Das 1993 gleichfalls im Verlag Urban & Schwarzenberg erschienene
Hexal-Taschenlexikon Medizin sowie das 1994 in Lizenz beim Deutschen
Taschbuch-Verlag verlegte Wörterbuch der Medizin basieren auf der
beschriebenen 3. Aufl. des Roche-Lexikon Medizin von 1993. In der
Bearbeitung von Norbert Boss wurde ein knapp 900 Seiten umfassendes,
relativ preisgünstiges medizinisches Lexikon auf den Markt gebracht,
das bei 22.000 Stichwörtern weniger als die Hälfte des ursprünglichen
Inhalts des Roche-Lexikon Medizin aufweist. Zwar finden sich in beiden
Derivaten auch neue Einträge und einige wenige Veränderungen in den
Begriffserklärungen - aufs Ganze betrachtet handelt es sich allerdings
um ein durch Weglassungen verkürztes Roche-Lexikon Medizin. So wurde
einerseits die Zahl der Stichwörter und Abbildungen verringert.

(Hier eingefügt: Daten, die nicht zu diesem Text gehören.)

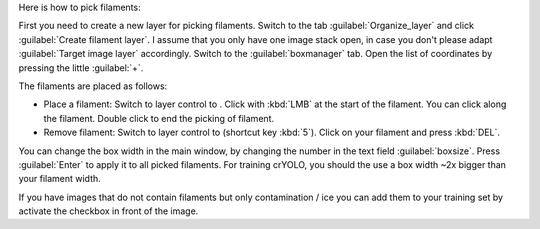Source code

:Here is how to pick filaments:

First you need to create a new layer for picking filaments. Switch to the tab :guilabel:`Organize_layer` and click :guilabel:`Create filament layer`. I assume that you only have one image stack open, in case you don't please adapt :guilabel:`Target image layer` accordingly. Switch to the :guilabel:`boxmanager` tab. Open the list of coordinates by pressing the little :guilabel:`+`.

The filaments are placed as follows:

.. |pth| image:: ../img/napari/path_icon.png
.. |arrow| image:: ../img/napari/shape_arrow_icon.png

* Place a filament: Switch to layer control to |pth|. Click with :kbd:`LMB` at the start of the filament. You can click along the filament. Double click to end the picking of filament.
* Remove filament: Switch to layer control to |arrow| (shortcut key :kbd:`5`). Click on your filament and press :kbd:`DEL`.

You can change the box width in the main window, by changing the number in the text field :guilabel:`boxsize`. Press :guilabel:`Enter` to apply it to all picked filaments. For training crYOLO, you should the use a box width ~2x bigger than
your filament width.

If you have images that do not contain filaments but only contamination / ice you can add them to your training set by activate the checkbox in front of the image.
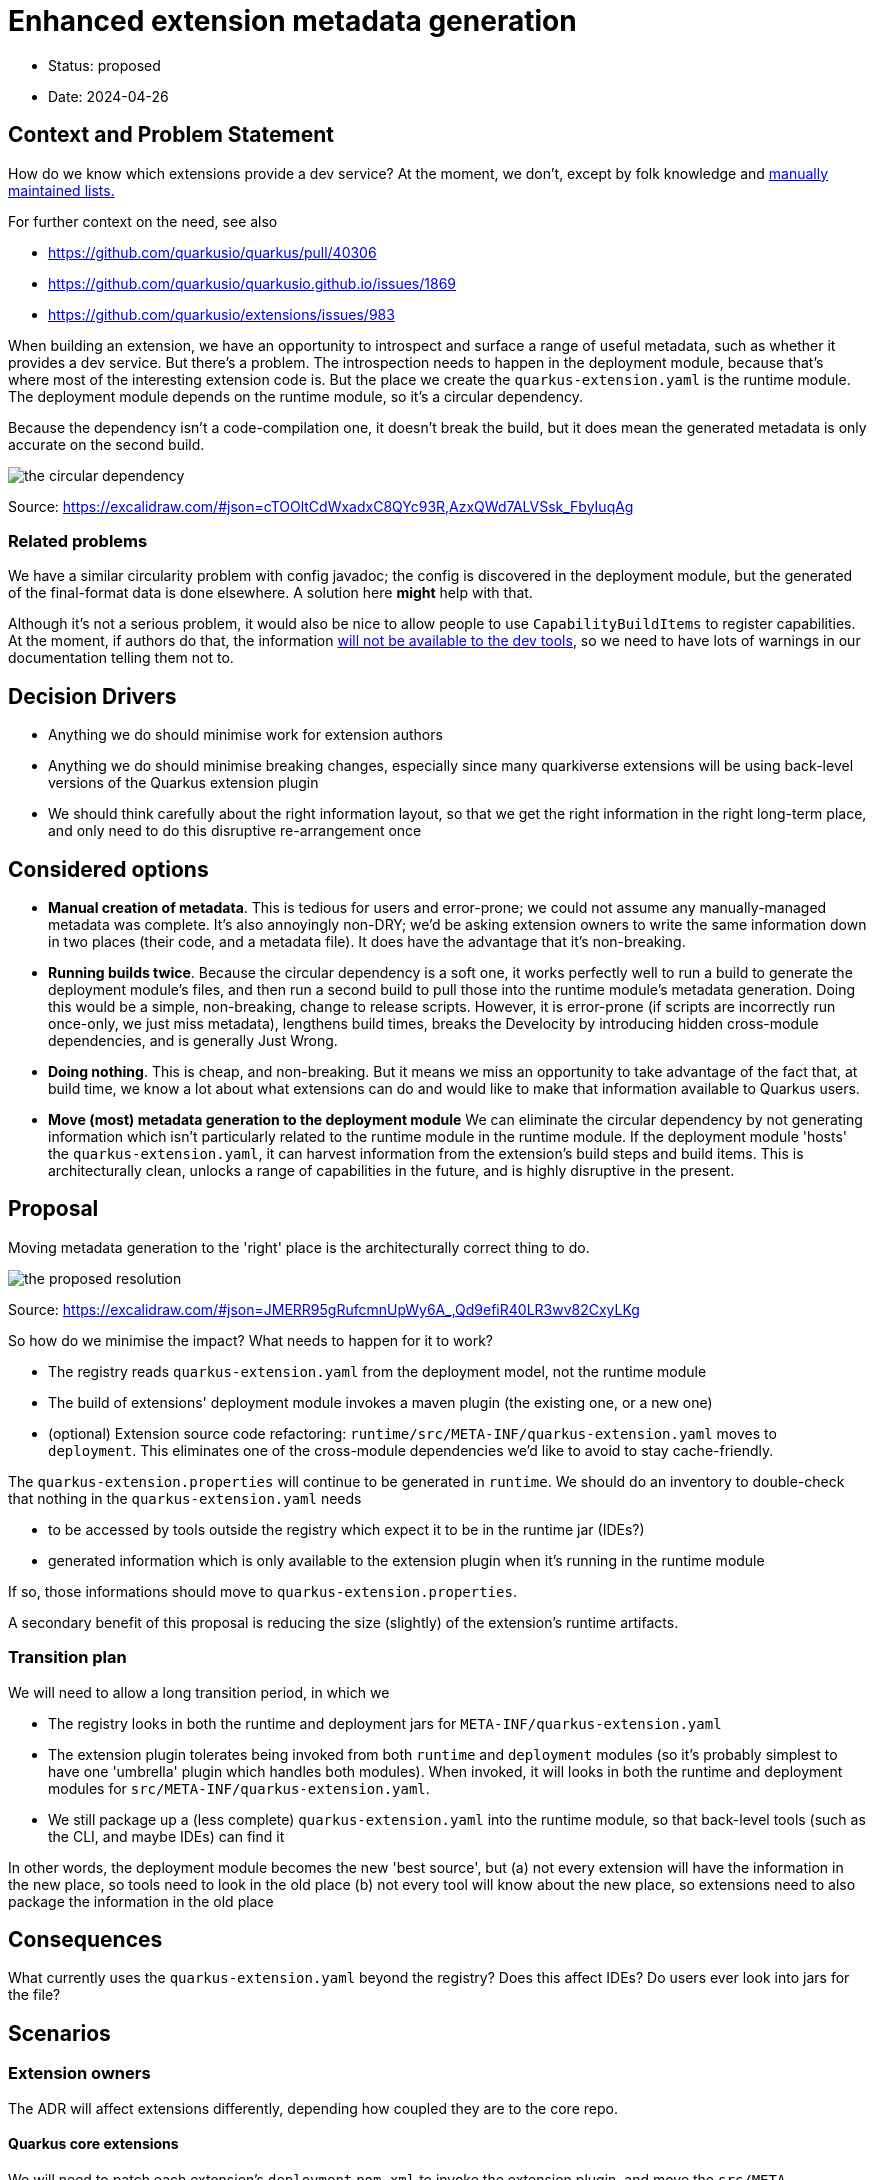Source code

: = Enhanced extension metadata generation

* Status: proposed
* Date: 2024-04-26

== Context and Problem Statement

How do we know which extensions provide a dev service? At the moment, we don't, except by folk knowledge and https://quarkus.io/guides/dev-services[manually maintained lists.]

For further context on the need, see also

* https://github.com/quarkusio/quarkus/pull/40306
* https://github.com/quarkusio/quarkusio.github.io/issues/1869
* https://github.com/quarkusio/extensions/issues/983

When building an extension, we have an opportunity to introspect and surface a range of useful metadata, such as whether it provides a dev service.
But there's a problem. The introspection needs to happen in the deployment module, because that's where most of the interesting extension code is.
But the place we create the `quarkus-extension.yaml` is the runtime module. The deployment module depends on the runtime module, so it's a circular dependency.

Because the dependency isn't a code-compilation one, it doesn't break the build, but it does mean the generated metadata is only accurate on the second build.

image::images/0002-circular-dependency.svg[the circular dependency]
Source: https://excalidraw.com/#json=cTOOltCdWxadxC8QYc93R,AzxQWd7ALVSsk_FbyIuqAg

=== Related problems

We have a similar circularity problem with config javadoc; the config is discovered in the deployment module, but the generated of the final-format data is done elsewhere. A solution here *might* help with that.

Although it's not a serious problem, it would also be nice to allow people to use `CapabilityBuildItems` to register capabilities.
At the moment, if authors do that, the information https://quarkus.io/guides/capabilities#capabilitybuilditem[will not be available to the dev tools], so we need to have lots of warnings in our documentation telling them not to.

== Decision Drivers

* Anything we do should minimise work for extension authors
* Anything we do should minimise breaking changes, especially since many quarkiverse extensions will be using back-level versions of the Quarkus extension plugin
* We should think carefully about the right information layout, so that we get the right information in the right long-term place, and only need to do this disruptive re-arrangement once

== Considered options

- *Manual creation of metadata*. This is tedious for users and error-prone; we could not assume any manually-managed metadata was complete. It's also annoyingly non-DRY; we'd be asking extension owners to write the same information down in two places (their code, and a metadata file). It does have the advantage that it's non-breaking.
- *Running builds twice*. Because the circular dependency is a soft one, it works perfectly well to run a build to generate the deployment module's files, and then run a second build to pull those into the runtime module's metadata generation. Doing this would be a simple, non-breaking, change to release scripts. However, it is error-prone (if scripts are incorrectly run once-only, we just miss metadata), lengthens build times, breaks the Develocity by introducing hidden cross-module dependencies, and is generally Just Wrong.
- *Doing nothing*. This is cheap, and non-breaking. But it means we miss an opportunity to take advantage of the fact that, at build time, we know a lot about what extensions can do and would like to make that information available to Quarkus users.
- *Move (most) metadata generation to the deployment module* We can eliminate the circular dependency by not generating information which isn't particularly related to the runtime module in the runtime module. If the deployment module 'hosts' the `quarkus-extension.yaml`, it can harvest information from the extension's build steps and build items. This is architecturally clean, unlocks a range of capabilities in the future, and is highly disruptive in the present.

== Proposal

Moving metadata generation to the 'right' place is the architecturally correct thing to do.

image::images/0002-resolution.svg[the proposed resolution]
Source: https://excalidraw.com/#json=JMERR95gRufcmnUpWy6A_,Qd9efiR40LR3wv82CxyLKg

So how do we minimise the impact?
What needs to happen for it to work?

* The registry reads `quarkus-extension.yaml` from the deployment model, not the runtime module
* The build of extensions' deployment module invokes a maven plugin (the existing one, or a new one)
* (optional) Extension source code refactoring: `runtime/src/META-INF/quarkus-extension.yaml` moves to `deployment`. This eliminates one of the cross-module dependencies we'd like to avoid to stay cache-friendly.

The `quarkus-extension.properties` will continue to be generated in `runtime`. We should do an inventory to double-check that nothing in the `quarkus-extension.yaml` needs

* to be accessed by tools outside the registry which expect it to be in the runtime jar (IDEs?)
* generated information which is only available to the extension plugin when it's running in the runtime module

If so, those informations should move to `quarkus-extension.properties`.

A secondary benefit of this proposal is reducing the size (slightly) of the extension's runtime artifacts.

=== Transition plan

We will need to allow a long transition period, in which we

* The registry looks in both the runtime and deployment jars for `META-INF/quarkus-extension.yaml`
* The extension plugin tolerates being invoked from both `runtime` and `deployment` modules (so it's probably simplest to have one 'umbrella' plugin which handles both modules). When invoked, it will looks in both the runtime and deployment modules for `src/META-INF/quarkus-extension.yaml`.
* We still package up a (less complete) `quarkus-extension.yaml` into the runtime module, so that back-level tools (such as the CLI, and maybe IDEs) can find it

In other words, the deployment module becomes the new 'best source', but
(a) not every extension will have the information in the new place, so tools need to look in the old place
(b) not every tool will know about the new place, so extensions need to also package the information in the old place

== Consequences

What currently uses the `quarkus-extension.yaml` beyond the registry? Does this affect IDEs? Do users ever look into jars for the file?

== Scenarios

=== Extension owners
The ADR will affect extensions differently, depending how coupled they are to the core repo.

==== Quarkus core extensions

We will need to patch each extension's `deployment` `pom.xml` to invoke the extension plugin, and move the `src/META-INF/quarkus-extension.yaml`. We can do this any time after (or with) the plugin changes.

==== Quarkiverse extensions

We can do an auto-update using @gastaldi's script to update the deployment pom to invoke the extension plugin, but this can only be applied to extensions which are building against a Quarkus release which has these changes in.

==== Unmanaged extensions

We will need to broadcast information about the changes. We should assume that the transition will be slow for these extensions.

=== Tooling

==== Registry

We will need to update the upload process.

==== CLI

We will need to update the parts of the CLI that do not use the registry to get extension metadata.

== Decision



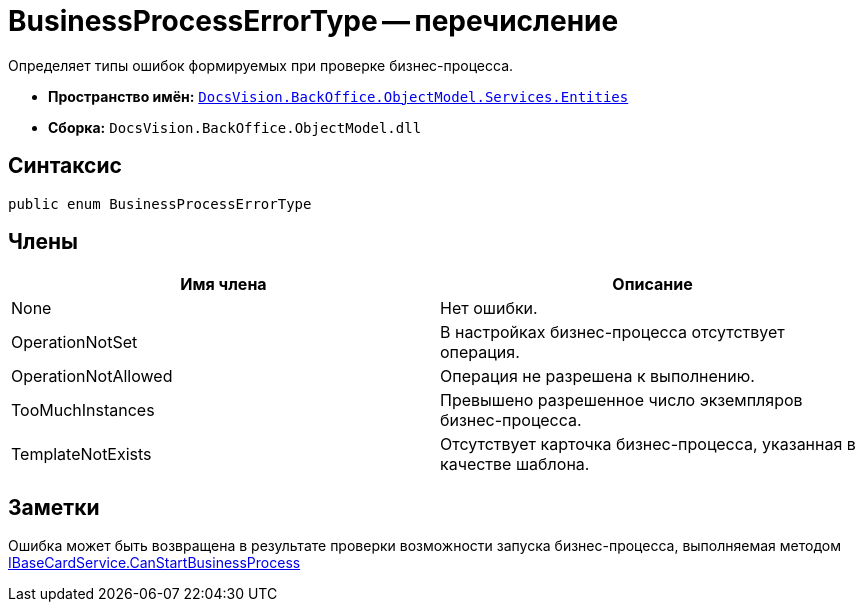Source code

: = BusinessProcessErrorType -- перечисление

Определяет типы ошибок формируемых при проверке бизнес-процесса.

* *Пространство имён:* `xref:api/DocsVision/BackOffice/ObjectModel/Services/Entities/Entities_NS.adoc[DocsVision.BackOffice.ObjectModel.Services.Entities]`
* *Сборка:* `DocsVision.BackOffice.ObjectModel.dll`

== Синтаксис

[source,csharp]
----
public enum BusinessProcessErrorType
----

== Члены

[cols=",",options="header"]
|===
|Имя члена |Описание
|None |Нет ошибки.
|OperationNotSet |В настройках бизнес-процесса отсутствует операция.
|OperationNotAllowed |Операция не разрешена к выполнению.
|TooMuchInstances |Превышено разрешенное число экземпляров бизнес-процесса.
|TemplateNotExists |Отсутствует карточка бизнес-процесса, указанная в качестве шаблона.
|===

== Заметки

Ошибка может быть возвращена в результате проверки возможности запуска бизнес-процесса, выполняемая методом xref:api/DocsVision/BackOffice/ObjectModel/Services/IBaseCardService.CanStartBusinessProcess_MT.adoc[IBaseCardService.CanStartBusinessProcess]
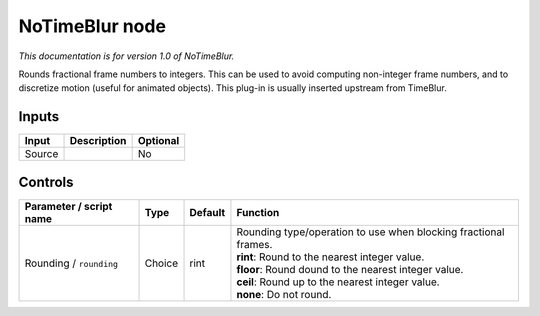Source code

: .. _net.sf.openfx.NoTimeBlurPlugin:

NoTimeBlur node
===============

*This documentation is for version 1.0 of NoTimeBlur.*

Rounds fractional frame numbers to integers. This can be used to avoid computing non-integer frame numbers, and to discretize motion (useful for animated objects). This plug-in is usually inserted upstream from TimeBlur.

Inputs
------

+----------+---------------+------------+
| Input    | Description   | Optional   |
+==========+===============+============+
| Source   |               | No         |
+----------+---------------+------------+

Controls
--------

.. tabularcolumns:: |>{\raggedright}p{0.2\columnwidth}|>{\raggedright}p{0.06\columnwidth}|>{\raggedright}p{0.07\columnwidth}|p{0.63\columnwidth}|

.. cssclass:: longtable

+---------------------------+----------+-----------+---------------------------------------------------------------------+
| Parameter / script name   | Type     | Default   | Function                                                            |
+===========================+==========+===========+=====================================================================+
| Rounding / ``rounding``   | Choice   | rint      | | Rounding type/operation to use when blocking fractional frames.   |
|                           |          |           | | **rint**: Round to the nearest integer value.                     |
|                           |          |           | | **floor**: Round dound to the nearest integer value.              |
|                           |          |           | | **ceil**: Round up to the nearest integer value.                  |
|                           |          |           | | **none**: Do not round.                                           |
+---------------------------+----------+-----------+---------------------------------------------------------------------+
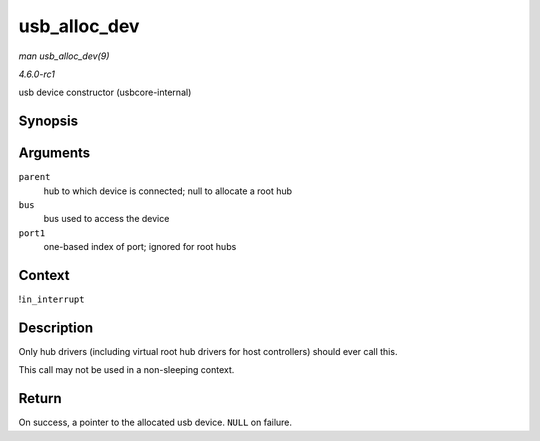 
.. _API-usb-alloc-dev:

=============
usb_alloc_dev
=============

*man usb_alloc_dev(9)*

*4.6.0-rc1*

usb device constructor (usbcore-internal)


Synopsis
========

.. c:function:: struct usb_device ⋆ usb_alloc_dev( struct usb_device * parent, struct usb_bus * bus, unsigned port1 )

Arguments
=========

``parent``
    hub to which device is connected; null to allocate a root hub

``bus``
    bus used to access the device

``port1``
    one-based index of port; ignored for root hubs


Context
=======

!\ ``in_interrupt``


Description
===========

Only hub drivers (including virtual root hub drivers for host controllers) should ever call this.

This call may not be used in a non-sleeping context.


Return
======

On success, a pointer to the allocated usb device. ``NULL`` on failure.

Andererseits wurden viele Einträge ohne eine Umformulierung der Texte
gekürzt. Dazu wurden Unterbegriffe und/oder Detailinformationen sowie
weiterführende Erläuterungen, wie Grundlage ist ... oder Konsequenz
ist ..., gestrichen. Weiterhin fielen für die Stichwörter die
Kennzeichnung des Fachgebiets unter den Tisch (vgl. Fußnote 5). Da die
Konzeption des "Mutterlexikons" beibehalten worden ist, liegt mit dem
Hexal-Taschenlexikon Medizin bzw. dem Wörterbuch der Medizin quasi ein
auf ein Notwendiges (?), Hinreichendes (??) reduziertes 'Roche light'
vor, wobei zu fragen ist, wem dieses Taschenlexikon nützen soll oder
kann. Die am Anspruch der medizinischen Wissenschaft orientierte
Stichwortauswahl und sprachlichen Darstellung des Roche-Lexikon
Medizin dürfte vielen Laien ohne entsprechende Vorkenntnisse schwer im
Magen liegen; da das Taschenlexikon aus der Redaktion des Verlags
Urban & Schwarzenberg aufgrund seiner Beschneidungen diesem Anspruch
nur noch begrenzt genügen kann, mag es dagegen von manchem, der
berufsbedingt medizinische Informationen benötigt, als zu leicht
befunden werden.
Ein ganz anderes Konzept weist das Lexikon der Gesundheit auf, das
1993 in überarbeiteter Auflage im Delphin Verlag erschienen ist. In
betont verständlicher Sprache - unterstützt von wenigen
Schwarzweiß-Zeichnungen - werden auf knapp 600 Seiten Begriffe aus
Medizin und Gesundheitspflege sowie zu Aufbau und Funktion des
menschlichen Körpers erläutert. Bei den 5.000 Stichwörtern handelt es
sich nicht nur um dem Laien unbekannte Fachtermini, wie z.B. Abasie
oder Zytostatika, sondern auch um allgemein geläufige Begriffe, wie
Aderlaß oder Zwillinge, zu denen aus medizinischer Sicht Erklärungen
und auch Ratschläge gegeben werden. Das Nachschlagewerk ist recht
praxisnah geschrieben, so daß es fast den Charakter eines
medizinischen 'Hausbuches' hat. Das hängt vor allem damit zusammen,
daß der zweispaltige Satzspiegel immer wieder durch mehrseitige
Ausführungen zu 'zentralen' Begriffen und Themen unterbrochen wird. So
umfaßt der Beitrag zur Ersten Hilfe mehr als 14 Seiten. Andere
Beiträge dieser Art behandeln die Organe (Auge, Haut) des menschlichen
Körpers, oder häufige Krankheitsbilder, von Aids über
Drogenabhängigkeit zu Halserkrankungen, Hämorrhoiden oder z.B.
Verstopfung. Durch seine Zweigleisigkeit in der Darstellung ist dieses
lexikalisch aufgebaute Handbuch zu Gesundheitsfragen nicht besonders
übersichtlich, trifft aber möglicherweise gerade durch seine
unterschiedlich ausführlichen Beiträge das jeweilige
Informationsbedürfnis interessierter Laien.